I am trying to understand how to arrive at $r = \dfrac{Cov(X,Y)}{\sigma_X\sigma_Y}$ with a logical narrative. This in fact is kind of continuation from my this unanswered question.
I see that by standardizing the X and Y, the resultant regression line contains $r$ as the slope. But I have to reason that out why should I do that. This is my current narrative.
My narrative:
- Covariance is given by below equation which implicitly states its symmetrical nature.
$$ Cov(X,Y) = \sum_x\sum_y(x-\overline{x})(y - \overline{y})p(x,y) = Cov(Y,X) \tag{1} $$
So X covaries with Y as much as Y with X as per above measure.
- However, simple regression lines are not symmetric.

— DATASET EXCERPTS —
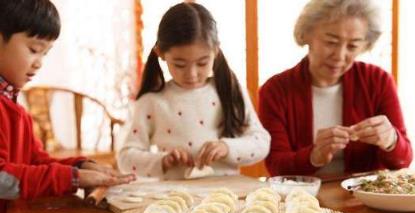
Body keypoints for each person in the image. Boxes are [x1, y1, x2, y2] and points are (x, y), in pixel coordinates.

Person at [0, 0, 135, 213]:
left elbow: (36, 162)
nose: (39, 62)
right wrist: (73, 178)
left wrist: (80, 166)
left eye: (45, 53)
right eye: (34, 49)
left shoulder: (16, 109)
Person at [117, 2, 270, 180]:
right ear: (160, 53)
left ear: (216, 51)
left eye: (202, 63)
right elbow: (125, 159)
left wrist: (227, 147)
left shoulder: (230, 92)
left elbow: (261, 143)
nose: (192, 74)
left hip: (227, 197)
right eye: (179, 64)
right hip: (173, 199)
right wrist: (163, 161)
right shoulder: (151, 102)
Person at [259, 0, 412, 176]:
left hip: (362, 198)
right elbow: (277, 167)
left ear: (365, 45)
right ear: (306, 35)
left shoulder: (378, 81)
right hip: (303, 198)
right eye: (331, 42)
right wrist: (313, 156)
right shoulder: (275, 90)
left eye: (353, 46)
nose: (339, 56)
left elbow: (404, 160)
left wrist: (391, 140)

— EXERCISE SET —
1. In the correlation post, what property does the covariance equation implicitly state?
2. Write out everything in the correlation post from "I am trying" down to "my current narrative.".
3. Extend the correlation post from its last line onward.
The entries play no part in this work.

— TASK-BY-TASK ANSWERS —
1. Its symmetrical nature.

2.
I am trying to understand how to arrive at $r = \dfrac{Cov(X,Y)}{\sigma_X\sigma_Y}$ with a logical narrative. This in fact is kind of continuation from my this unanswered question.
I see that by standardizing the X and Y, the resultant regression line contains $r$ as the slope. But I have to reason that out why should I do that. This is my current narrative.

3.
$$ \hat{Y}|x = \hat{\beta_0} + \hat{\beta_1}x \ \ , \ \ \text{where} \ \ \ \ \hat{\beta_1} = \dfrac{\sum_i(y_i - \overline{y})(x_i - \overline{x}) }{\sum_i(x_i - \overline{x})^2} \ \ , \ \ \hat{\beta_0} = \overline{y} - \hat{\beta_1}\overline{x} \\ \hat{X}|y = \hat{\beta_2} + \hat{\beta_3}y \ \ , \ \ \text{where} \ \ \ \ \hat{\beta_3} = \dfrac{\sum_i(y_i - \overline{y})(x_i - \overline{x}) }{\sum_i(y_i - \overline{y})^2} \ \ , \ \ \hat{\beta_2} = \overline{x} - \hat{\beta_2}\overline{y} \tag{2} $$
Thus, $\hat{\beta_1} \neq \hat{\beta_2}$.
Given the disadvantage of Covariance being critically dependent on units making it unsuitable to compare different pairs of RVs (or events), we seek a standard measure like Covariance but unitless.
Now by standardizing X and Y, we get new regression lines $\hat{Y}|x, \hat{X}|y$ where the x and y intercepts are zero, and both lines have equal slope which is unitless. That is,
If I do a full standardization on the sample set,
$$ X_s = \dfrac{X - \overline{X}}{s_X} \ \ , \ \ Y_s = \dfrac{Y - \overline{Y}}{s_Y} $$
we get, with new standardized sample set (i.e $x,y$ now represent new sample set)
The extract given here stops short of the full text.